:: The records

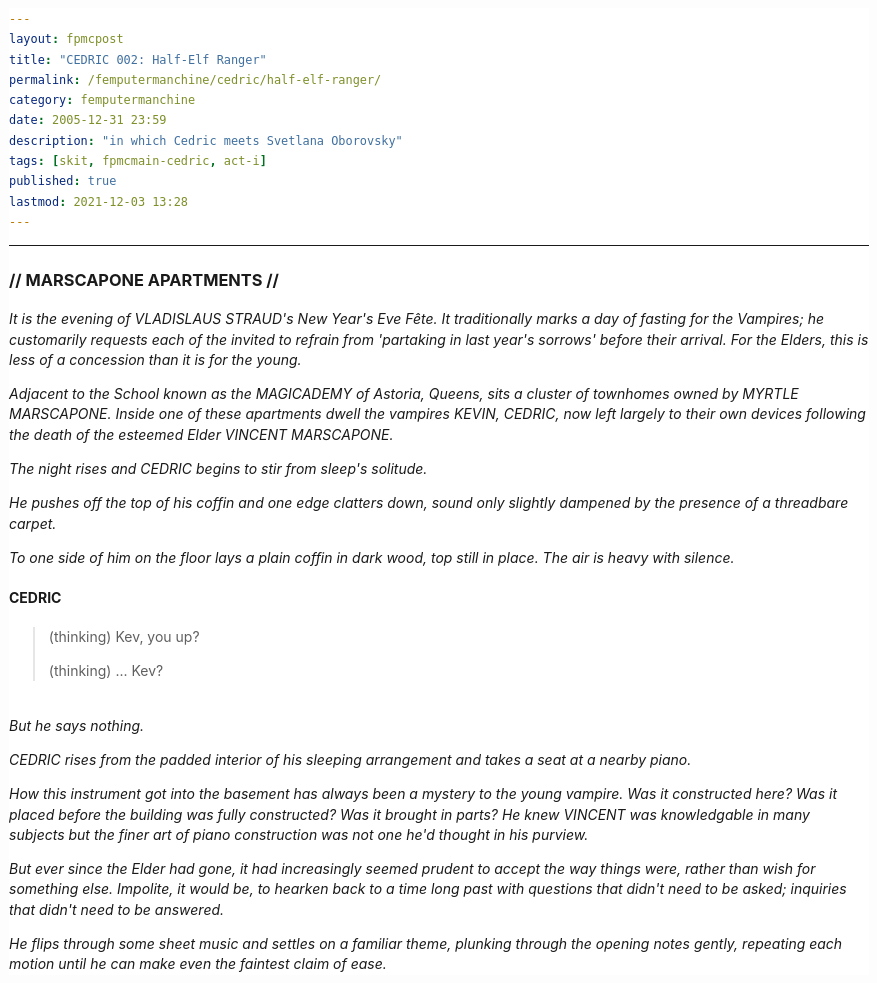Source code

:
 ```yaml
---
layout: fpmcpost
title: "CEDRIC 002: Half-Elf Ranger"
permalink: /femputermanchine/cedric/half-elf-ranger/
category: femputermanchine
date: 2005-12-31 23:59
description: "in which Cedric meets Svetlana Oborovsky"
tags: [skit, fpmcmain-cedric, act-i]
published: true
lastmod: 2021-12-03 13:28
---
```

[//]: # ( 12/03/21  -added)

*****
### // MARSCAPONE APARTMENTS // 

<i>It is the evening of VLADISLAUS STRAUD's New Year's Eve Fête. It traditionally marks a day of fasting for the Vampires; he customarily requests each of the invited to refrain from 'partaking in last year's sorrows' before their arrival. For the Elders, this is less of a concession than it is for the young. </I>

<i>Adjacent to the School known as the MAGICADEMY of Astoria, Queens, sits a cluster of townhomes owned by MYRTLE MARSCAPONE. Inside one of these apartments dwell the vampires KEVIN, CEDRIC, now left largely to their own devices following the death of the esteemed Elder VINCENT MARSCAPONE. </i>

<I>The night rises and CEDRIC begins to stir from sleep's solitude.</i>

<i>He pushes off the top of his coffin and one edge clatters down, sound only slightly dampened by the presence of a threadbare carpet.</i>

<i>To one side of him on the floor lays a plain coffin in dark wood, top still in place. The air is heavy with silence.</i>

#### CEDRIC

> (thinking) Kev, you up?
> 
> (thinking) ... Kev?

<br><i>But he says nothing.</i>

<i>CEDRIC rises from the padded interior of his sleeping arrangement and takes a seat at a nearby piano.</i>

<i>How this instrument got into the basement has always been a mystery to the young vampire. Was it constructed here? Was it placed before the building was fully constructed? Was it brought in parts? He knew VINCENT was knowledgable in many subjects but the finer art of piano construction was not one he'd thought in his purview.</i>

<i>But ever since the Elder had gone, it had increasingly seemed prudent to accept the way things were, rather than wish for something else. Impolite, it would be, to hearken back to a time long past with questions that didn't need to be asked; inquiries that didn't need to be answered.</i>

<i>He flips through some sheet music and settles on a familiar theme, plunking through the opening notes gently, repeating each motion until he can make even the faintest claim of ease.</i>
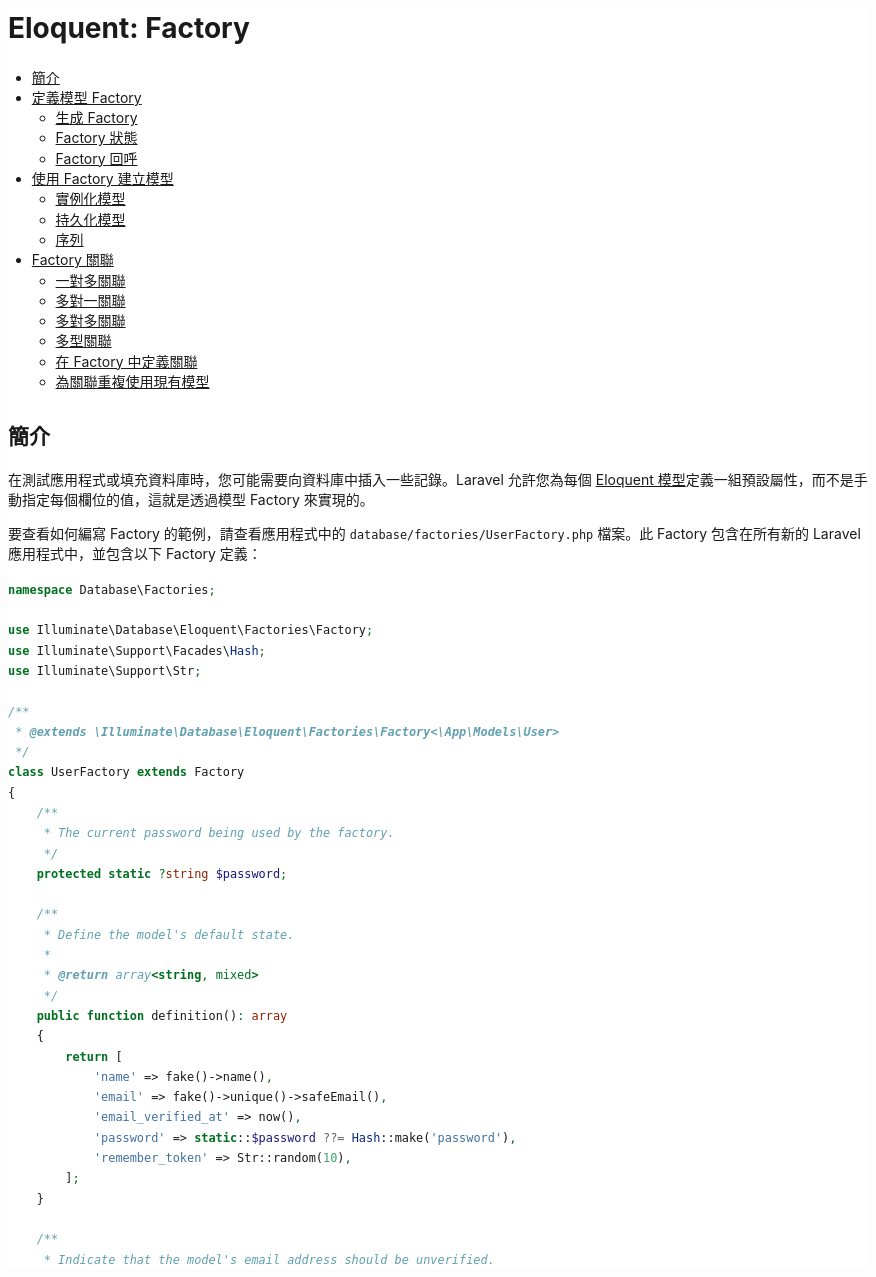 # Eloquent: Factory

- [簡介](#introduction)
- [定義模型 Factory](#defining-model-factories)
    - [生成 Factory](#generating-factories)
    - [Factory 狀態](#factory-states)
    - [Factory 回呼](#factory-callbacks)
- [使用 Factory 建立模型](#creating-models-using-factories)
    - [實例化模型](#instantiating-models)
    - [持久化模型](#persisting-models)
    - [序列](#sequences)
- [Factory 關聯](#factory-relationships)
    - [一對多關聯](#has-many-relationships)
    - [多對一關聯](#belongs-to-relationships)
    - [多對多關聯](#many-to-many-relationships)
    - [多型關聯](#polymorphic-relationships)
    - [在 Factory 中定義關聯](#defining-relationships-within-factories)
    - [為關聯重複使用現有模型](#recycling-an-existing-model-for-relationships)

<a name="introduction"></a>
## 簡介

在測試應用程式或填充資料庫時，您可能需要向資料庫中插入一些記錄。Laravel 允許您為每個 [Eloquent 模型](/docs/{{version}}/eloquent)定義一組預設屬性，而不是手動指定每個欄位的值，這就是透過模型 Factory 來實現的。

要查看如何編寫 Factory 的範例，請查看應用程式中的 `database/factories/UserFactory.php` 檔案。此 Factory 包含在所有新的 Laravel 應用程式中，並包含以下 Factory 定義：

```php
namespace Database\Factories;

use Illuminate\Database\Eloquent\Factories\Factory;
use Illuminate\Support\Facades\Hash;
use Illuminate\Support\Str;

/**
 * @extends \Illuminate\Database\Eloquent\Factories\Factory<\App\Models\User>
 */
class UserFactory extends Factory
{
    /**
     * The current password being used by the factory.
     */
    protected static ?string $password;

    /**
     * Define the model's default state.
     *
     * @return array<string, mixed>
     */
    public function definition(): array
    {
        return [
            'name' => fake()->name(),
            'email' => fake()->unique()->safeEmail(),
            'email_verified_at' => now(),
            'password' => static::$password ??= Hash::make('password'),
            'remember_token' => Str::random(10),
        ];
    }

    /**
     * Indicate that the model's email address should be unverified.
```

::::

» **Activity**
Return exactly the lines of the data, beginning with the first and ending with the line containing "<i>How this instrument". Skip the pictures.

» **Reply to the task**
Source code

:
 ```yaml
---
layout: fpmcpost
title: "CEDRIC 002: Half-Elf Ranger"
permalink: /femputermanchine/cedric/half-elf-ranger/
category: femputermanchine
date: 2005-12-31 23:59
description: "in which Cedric meets Svetlana Oborovsky"
tags: [skit, fpmcmain-cedric, act-i]
published: true
lastmod: 2021-12-03 13:28
---
```

[//]: # ( 12/03/21  -added)

*****
### // MARSCAPONE APARTMENTS // 

<i>It is the evening of VLADISLAUS STRAUD's New Year's Eve Fête. It traditionally marks a day of fasting for the Vampires; he customarily requests each of the invited to refrain from 'partaking in last year's sorrows' before their arrival. For the Elders, this is less of a concession than it is for the young. </I>

<i>Adjacent to the School known as the MAGICADEMY of Astoria, Queens, sits a cluster of townhomes owned by MYRTLE MARSCAPONE. Inside one of these apartments dwell the vampires KEVIN, CEDRIC, now left largely to their own devices following the death of the esteemed Elder VINCENT MARSCAPONE. </i>

<I>The night rises and CEDRIC begins to stir from sleep's solitude.</i>

<i>He pushes off the top of his coffin and one edge clatters down, sound only slightly dampened by the presence of a threadbare carpet.</i>

<i>To one side of him on the floor lays a plain coffin in dark wood, top still in place. The air is heavy with silence.</i>

#### CEDRIC

> (thinking) Kev, you up?
> 
> (thinking) ... Kev?

<br><i>But he says nothing.</i>

<i>CEDRIC rises from the padded interior of his sleeping arrangement and takes a seat at a nearby piano.</i>

<i>How this instrument got into the basement has always been a mystery to the young vampire. Was it constructed here? Was it placed before the building was fully constructed? Was it brought in parts? He knew VINCENT was knowledgable in many subjects but the finer art of piano construction was not one he'd thought in his purview.</i>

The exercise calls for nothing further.